SELECTED TEXT: Begin

Check Your Understanding 7.3.

In calculus, an important infinite series is
\begin{equation*} 1 + \frac{1}{4} + \frac{1}{9} + \frac{1}{16} + \cdots \end{equation*}
and although we can’t sum an infinite number of terms, a finite version of this is still useful.
Use mapreduce to sum the first 20 terms.
Hint.
Use arr=1:20 for the array and the mapping function is the reciprocal.

Section 7.4 Mapping a Function over an 2D array

Above, we saw the map function which applies a function over each element of the array. We will see in Chapter 19 that the mapslices functions is quite helpful.
Consider the array A=[i+j for i=1:10,j=1:3] which returns the array
10×3 Matrix{Int64}:
  2   3   4
  3   4   5
  4   5   6
  5   6   7
  6   7   8
  7   8   9
  8   9  10
  9  10  11
 10  11  12
 11  12  13
If we want to sum down the columns of the array, we can enter
mapslices(sum,A,dims=[1])
which returns the array[65 75 85], which is a 1D array with the column sums. The mapslices function needs three arguments, a function that can take an array, a 2D array and the keyword dims which says how to apply the sum. Note: we can also replace the command sum with + as well.

SELECTED TEXT: End
DATASET CONTENT: Begin

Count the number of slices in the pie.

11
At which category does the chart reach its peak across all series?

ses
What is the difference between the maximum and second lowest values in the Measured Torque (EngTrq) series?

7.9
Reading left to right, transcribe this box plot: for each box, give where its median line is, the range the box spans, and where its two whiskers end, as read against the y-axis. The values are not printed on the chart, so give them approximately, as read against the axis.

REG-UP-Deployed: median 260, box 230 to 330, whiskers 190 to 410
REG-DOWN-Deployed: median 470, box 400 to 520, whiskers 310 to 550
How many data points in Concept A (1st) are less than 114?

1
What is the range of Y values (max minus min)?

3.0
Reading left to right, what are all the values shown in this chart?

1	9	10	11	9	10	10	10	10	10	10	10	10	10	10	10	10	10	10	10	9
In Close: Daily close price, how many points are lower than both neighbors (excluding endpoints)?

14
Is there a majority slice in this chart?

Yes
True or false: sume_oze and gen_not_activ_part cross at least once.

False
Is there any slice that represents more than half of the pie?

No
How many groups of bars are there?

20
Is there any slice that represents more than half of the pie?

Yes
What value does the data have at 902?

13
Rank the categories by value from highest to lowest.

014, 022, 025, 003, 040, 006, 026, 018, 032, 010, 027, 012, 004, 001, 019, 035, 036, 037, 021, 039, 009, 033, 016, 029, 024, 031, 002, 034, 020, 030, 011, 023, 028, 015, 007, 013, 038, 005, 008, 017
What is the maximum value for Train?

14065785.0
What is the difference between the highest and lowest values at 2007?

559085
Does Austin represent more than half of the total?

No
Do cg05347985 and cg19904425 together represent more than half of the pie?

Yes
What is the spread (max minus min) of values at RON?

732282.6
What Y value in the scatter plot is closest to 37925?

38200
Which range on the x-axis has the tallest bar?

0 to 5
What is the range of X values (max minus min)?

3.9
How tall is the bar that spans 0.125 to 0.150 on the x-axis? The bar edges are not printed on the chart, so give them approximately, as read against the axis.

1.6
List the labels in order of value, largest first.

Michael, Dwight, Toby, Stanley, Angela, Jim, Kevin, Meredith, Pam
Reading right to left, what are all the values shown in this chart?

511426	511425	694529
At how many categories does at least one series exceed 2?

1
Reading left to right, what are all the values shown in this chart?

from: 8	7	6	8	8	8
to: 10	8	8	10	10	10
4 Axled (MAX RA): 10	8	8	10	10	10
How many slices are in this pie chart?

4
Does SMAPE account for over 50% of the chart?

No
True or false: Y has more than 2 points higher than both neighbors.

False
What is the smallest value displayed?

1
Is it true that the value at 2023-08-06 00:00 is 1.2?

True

DATASET CONTENT: End

• EXERCISE BRIEF: Transcribe the passage on mapping functions over arrays between "In calculus, an" and "is the reciprocal.", inclusive.

• OUTPUT:
In calculus, an important infinite series is
\begin{equation*} 1 + \frac{1}{4} + \frac{1}{9} + \frac{1}{16} + \cdots \end{equation*}
and although we can’t sum an infinite number of terms, a finite version of this is still useful.
Use mapreduce to sum the first 20 terms.
Hint.
Use arr=1:20 for the array and the mapping function is the reciprocal.